*** Opening Available data ***
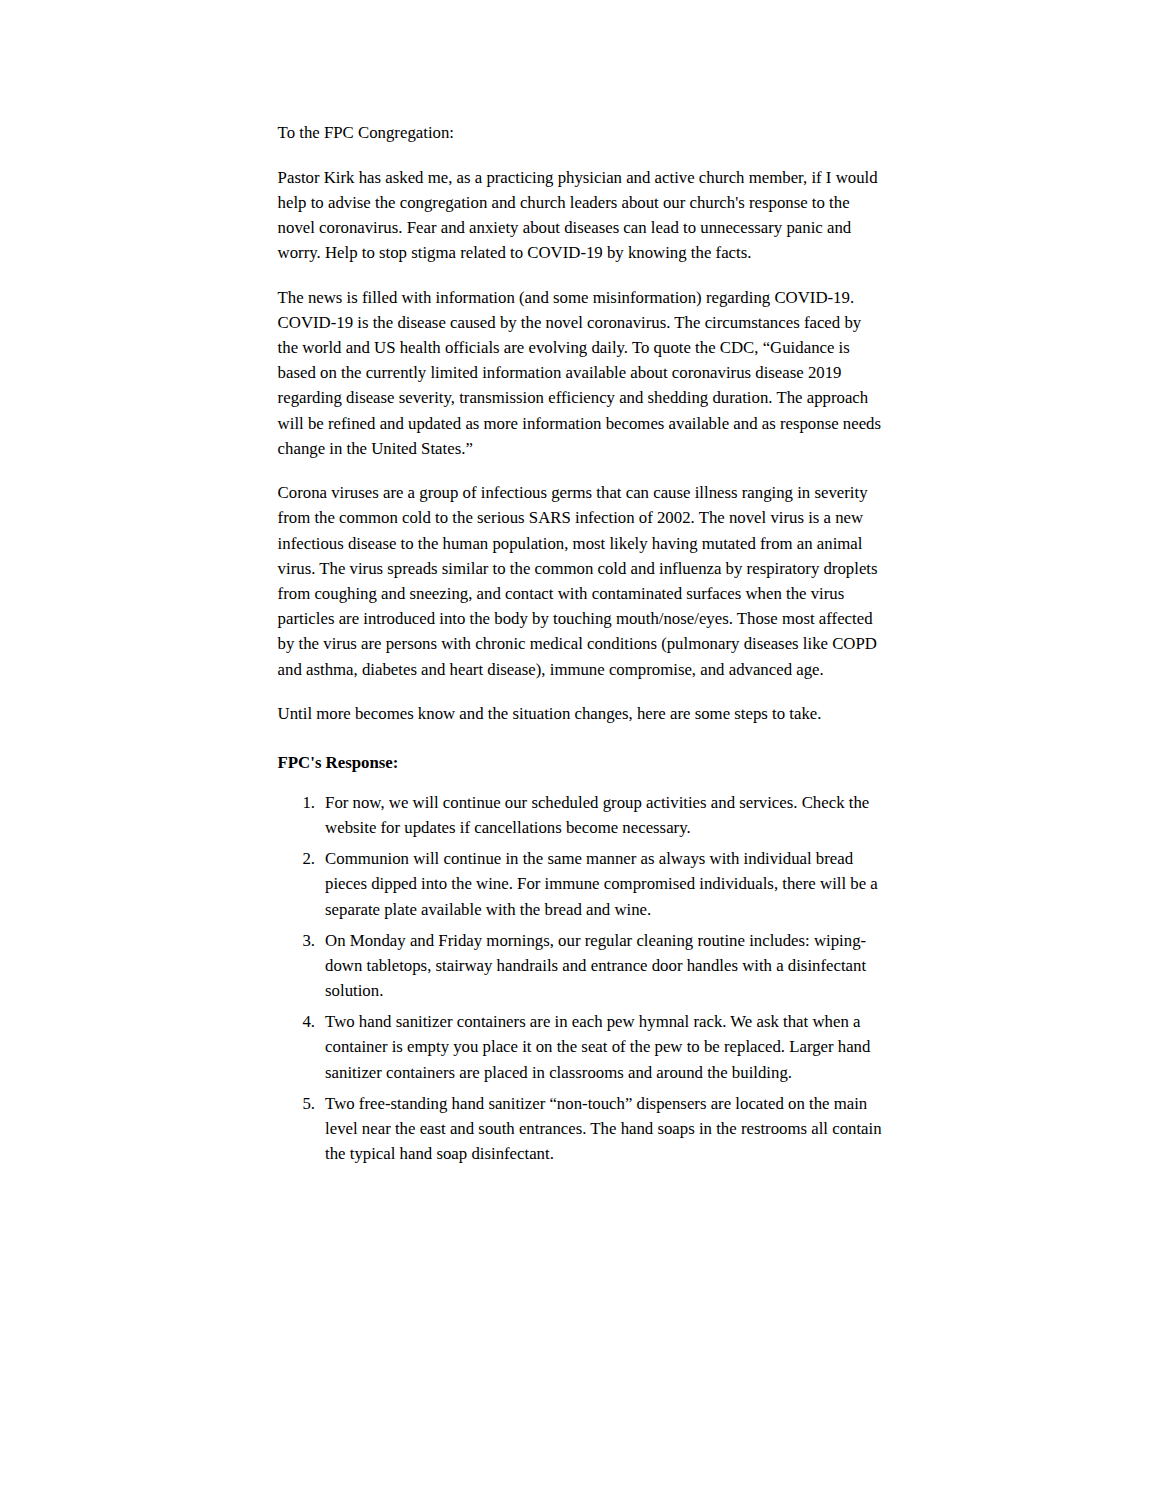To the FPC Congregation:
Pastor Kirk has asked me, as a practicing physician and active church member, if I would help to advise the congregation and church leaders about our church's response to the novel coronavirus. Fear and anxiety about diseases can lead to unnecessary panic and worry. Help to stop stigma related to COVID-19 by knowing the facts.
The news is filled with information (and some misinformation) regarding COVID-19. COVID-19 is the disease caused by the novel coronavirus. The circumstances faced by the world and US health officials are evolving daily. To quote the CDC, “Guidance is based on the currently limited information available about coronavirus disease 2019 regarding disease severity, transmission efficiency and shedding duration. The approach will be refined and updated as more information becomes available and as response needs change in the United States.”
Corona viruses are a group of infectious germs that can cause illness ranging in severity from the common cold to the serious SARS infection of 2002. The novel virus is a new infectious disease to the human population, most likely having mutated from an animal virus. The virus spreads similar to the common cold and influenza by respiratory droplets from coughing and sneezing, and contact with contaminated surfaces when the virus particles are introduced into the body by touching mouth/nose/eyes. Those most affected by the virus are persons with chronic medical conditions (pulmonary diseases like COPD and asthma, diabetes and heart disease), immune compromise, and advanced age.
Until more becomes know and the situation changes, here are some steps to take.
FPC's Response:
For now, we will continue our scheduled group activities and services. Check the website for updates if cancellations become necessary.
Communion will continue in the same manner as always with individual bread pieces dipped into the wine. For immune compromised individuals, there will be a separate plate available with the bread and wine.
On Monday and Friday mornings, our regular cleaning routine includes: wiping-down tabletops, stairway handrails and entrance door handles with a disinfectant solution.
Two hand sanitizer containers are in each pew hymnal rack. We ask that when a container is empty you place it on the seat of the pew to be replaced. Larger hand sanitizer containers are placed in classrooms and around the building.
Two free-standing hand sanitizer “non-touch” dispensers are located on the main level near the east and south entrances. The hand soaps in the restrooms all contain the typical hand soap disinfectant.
*** Closing Available data ***
*** Opening Available data ***
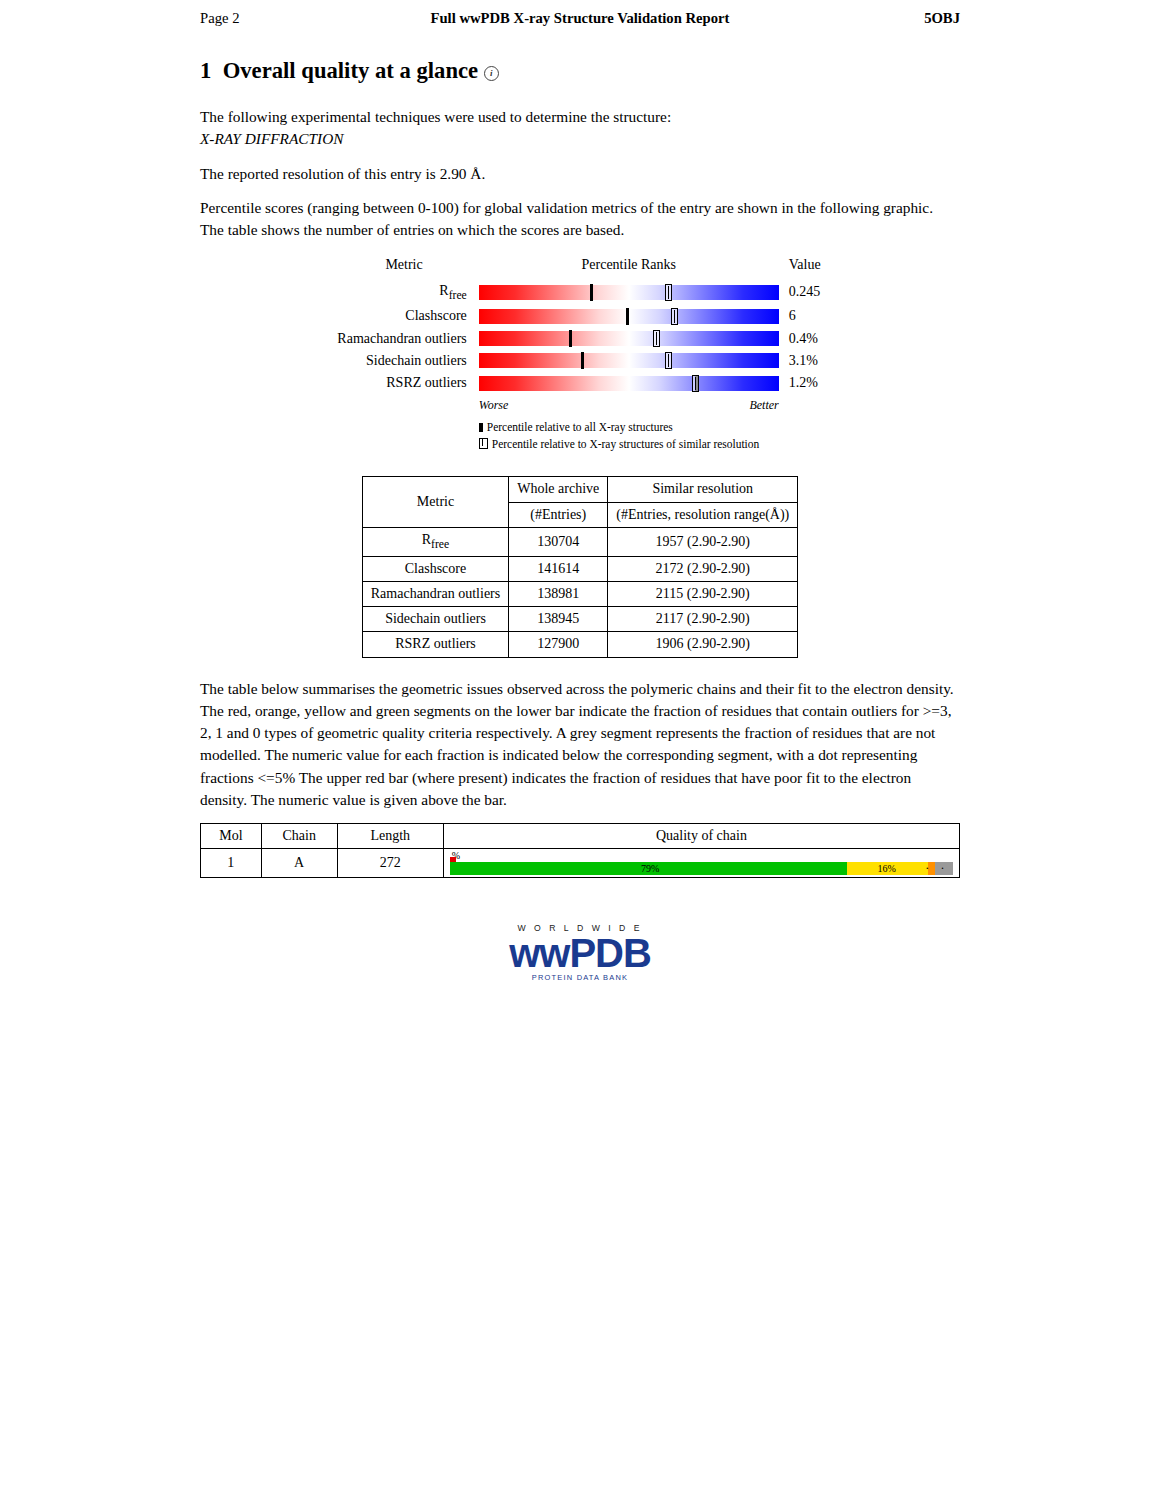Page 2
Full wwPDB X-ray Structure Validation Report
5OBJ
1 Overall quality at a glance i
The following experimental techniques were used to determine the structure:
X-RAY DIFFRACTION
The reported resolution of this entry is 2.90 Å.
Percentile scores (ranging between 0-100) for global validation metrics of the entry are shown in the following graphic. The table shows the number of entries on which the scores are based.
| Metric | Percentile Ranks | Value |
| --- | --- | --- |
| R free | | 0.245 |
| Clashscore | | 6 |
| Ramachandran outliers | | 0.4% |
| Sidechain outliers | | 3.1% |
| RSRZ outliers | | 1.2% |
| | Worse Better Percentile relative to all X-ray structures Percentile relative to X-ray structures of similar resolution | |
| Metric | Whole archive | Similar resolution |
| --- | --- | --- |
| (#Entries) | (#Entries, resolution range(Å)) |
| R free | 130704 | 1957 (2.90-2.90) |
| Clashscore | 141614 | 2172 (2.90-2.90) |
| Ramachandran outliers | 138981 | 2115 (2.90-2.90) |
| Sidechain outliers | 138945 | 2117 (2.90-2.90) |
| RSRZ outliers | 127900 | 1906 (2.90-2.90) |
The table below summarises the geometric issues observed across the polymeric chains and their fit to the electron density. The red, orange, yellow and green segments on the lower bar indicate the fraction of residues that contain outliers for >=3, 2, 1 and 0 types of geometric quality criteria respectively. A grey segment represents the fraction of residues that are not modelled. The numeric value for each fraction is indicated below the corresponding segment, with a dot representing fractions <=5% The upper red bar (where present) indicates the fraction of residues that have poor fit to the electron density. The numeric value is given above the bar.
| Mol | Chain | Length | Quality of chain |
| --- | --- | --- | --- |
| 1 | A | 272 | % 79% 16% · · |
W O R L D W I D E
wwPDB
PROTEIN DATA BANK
*** Closing Available data ***
*** Opening Available data ***
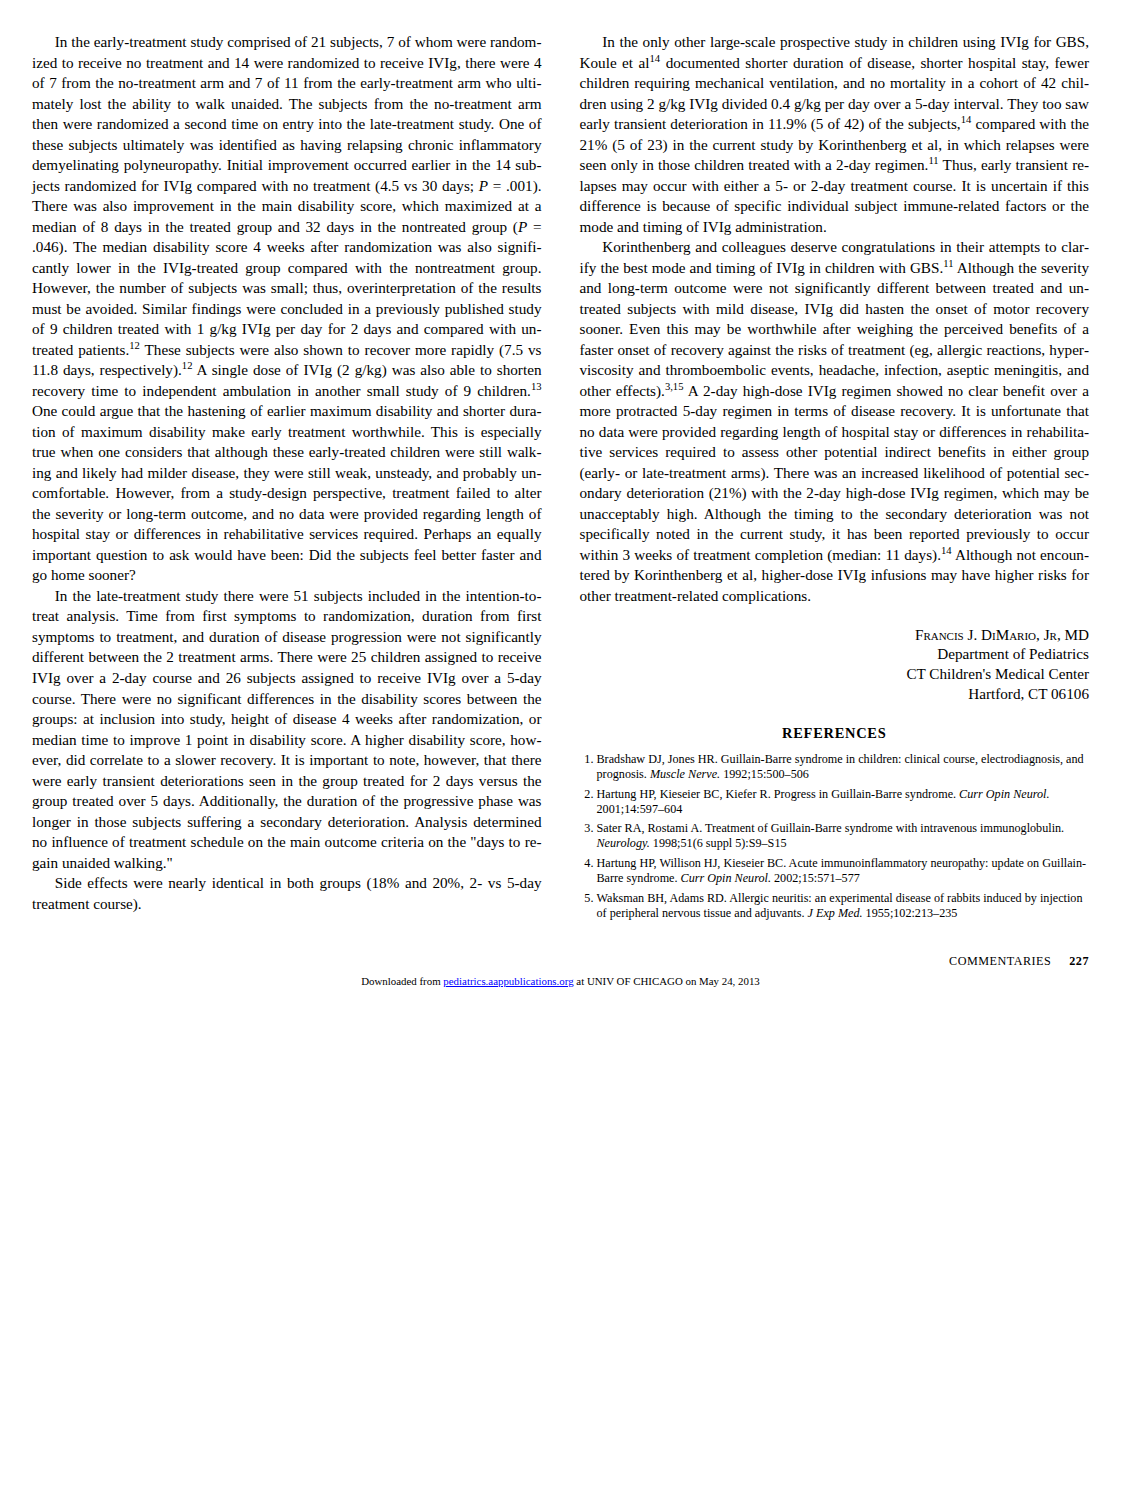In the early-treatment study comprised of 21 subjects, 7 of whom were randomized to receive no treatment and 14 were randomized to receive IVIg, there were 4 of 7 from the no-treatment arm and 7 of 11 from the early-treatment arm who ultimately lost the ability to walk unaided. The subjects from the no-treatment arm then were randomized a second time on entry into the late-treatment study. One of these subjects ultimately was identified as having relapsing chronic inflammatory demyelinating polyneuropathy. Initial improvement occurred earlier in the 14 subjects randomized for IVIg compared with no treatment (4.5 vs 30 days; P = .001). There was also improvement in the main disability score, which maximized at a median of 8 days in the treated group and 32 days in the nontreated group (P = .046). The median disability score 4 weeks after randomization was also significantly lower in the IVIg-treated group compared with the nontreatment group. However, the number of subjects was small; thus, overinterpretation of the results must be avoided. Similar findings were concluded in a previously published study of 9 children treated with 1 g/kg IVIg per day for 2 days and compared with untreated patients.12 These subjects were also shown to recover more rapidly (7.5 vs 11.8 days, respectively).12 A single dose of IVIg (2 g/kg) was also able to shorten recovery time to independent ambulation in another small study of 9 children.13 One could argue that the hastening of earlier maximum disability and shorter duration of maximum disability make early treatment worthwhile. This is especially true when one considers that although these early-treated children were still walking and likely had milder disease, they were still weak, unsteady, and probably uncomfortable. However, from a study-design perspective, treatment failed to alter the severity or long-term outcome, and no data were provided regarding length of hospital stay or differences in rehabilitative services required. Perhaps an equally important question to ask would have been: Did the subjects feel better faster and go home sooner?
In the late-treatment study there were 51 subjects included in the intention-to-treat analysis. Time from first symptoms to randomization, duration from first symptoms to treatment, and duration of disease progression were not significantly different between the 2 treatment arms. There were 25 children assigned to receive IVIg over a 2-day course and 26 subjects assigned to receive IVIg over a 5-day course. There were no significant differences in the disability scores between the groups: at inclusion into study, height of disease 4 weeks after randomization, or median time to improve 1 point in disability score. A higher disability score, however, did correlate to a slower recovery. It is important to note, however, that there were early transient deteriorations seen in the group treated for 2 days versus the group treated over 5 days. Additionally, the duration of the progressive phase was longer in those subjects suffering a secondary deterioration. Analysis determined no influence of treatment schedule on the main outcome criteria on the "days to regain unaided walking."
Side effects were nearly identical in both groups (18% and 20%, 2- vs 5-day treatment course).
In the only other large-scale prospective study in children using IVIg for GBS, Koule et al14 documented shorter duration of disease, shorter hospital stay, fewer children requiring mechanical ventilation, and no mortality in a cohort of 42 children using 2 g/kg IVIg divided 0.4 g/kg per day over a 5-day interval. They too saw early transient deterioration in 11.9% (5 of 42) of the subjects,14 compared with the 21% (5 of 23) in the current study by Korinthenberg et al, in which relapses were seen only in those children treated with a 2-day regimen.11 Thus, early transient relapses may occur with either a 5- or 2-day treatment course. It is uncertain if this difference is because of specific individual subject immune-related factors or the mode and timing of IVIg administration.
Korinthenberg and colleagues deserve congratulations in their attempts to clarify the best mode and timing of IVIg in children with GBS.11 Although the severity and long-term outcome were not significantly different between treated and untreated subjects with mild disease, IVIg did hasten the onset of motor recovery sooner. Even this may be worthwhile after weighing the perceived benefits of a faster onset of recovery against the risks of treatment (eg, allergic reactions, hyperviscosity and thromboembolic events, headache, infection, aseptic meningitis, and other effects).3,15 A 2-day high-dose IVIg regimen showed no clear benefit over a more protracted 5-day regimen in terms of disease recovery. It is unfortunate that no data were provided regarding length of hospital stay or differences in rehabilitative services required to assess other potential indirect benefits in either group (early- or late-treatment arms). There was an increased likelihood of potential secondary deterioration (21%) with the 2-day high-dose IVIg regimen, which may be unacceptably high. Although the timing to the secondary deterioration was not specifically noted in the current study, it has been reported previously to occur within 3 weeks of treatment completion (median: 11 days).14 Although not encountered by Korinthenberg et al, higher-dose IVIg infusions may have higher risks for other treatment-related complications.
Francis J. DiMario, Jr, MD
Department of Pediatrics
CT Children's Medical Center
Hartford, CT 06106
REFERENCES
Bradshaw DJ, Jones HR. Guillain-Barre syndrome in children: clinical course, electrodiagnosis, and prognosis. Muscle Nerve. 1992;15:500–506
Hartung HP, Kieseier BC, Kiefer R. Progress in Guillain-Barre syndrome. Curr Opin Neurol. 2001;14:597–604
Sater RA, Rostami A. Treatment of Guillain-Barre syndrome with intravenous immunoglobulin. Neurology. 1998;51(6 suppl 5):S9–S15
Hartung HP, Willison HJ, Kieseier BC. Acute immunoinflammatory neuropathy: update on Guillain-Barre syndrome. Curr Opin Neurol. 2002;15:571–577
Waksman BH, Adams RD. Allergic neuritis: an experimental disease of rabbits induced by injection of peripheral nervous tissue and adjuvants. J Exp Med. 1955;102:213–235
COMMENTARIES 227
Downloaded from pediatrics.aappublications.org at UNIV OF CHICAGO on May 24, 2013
*** Closing Available data ***
* **What the task requires**
Lines that contain "disinfectant" are to be copied from the records above.

* **Result of the task**
On Monday and Friday mornings, our regular cleaning routine includes: wiping-down tabletops, stairway handrails and entrance door handles with a disinfectant solution.
Two free-standing hand sanitizer “non-touch” dispensers are located on the main level near the east and south entrances. The hand soaps in the restrooms all contain the typical hand soap disinfectant.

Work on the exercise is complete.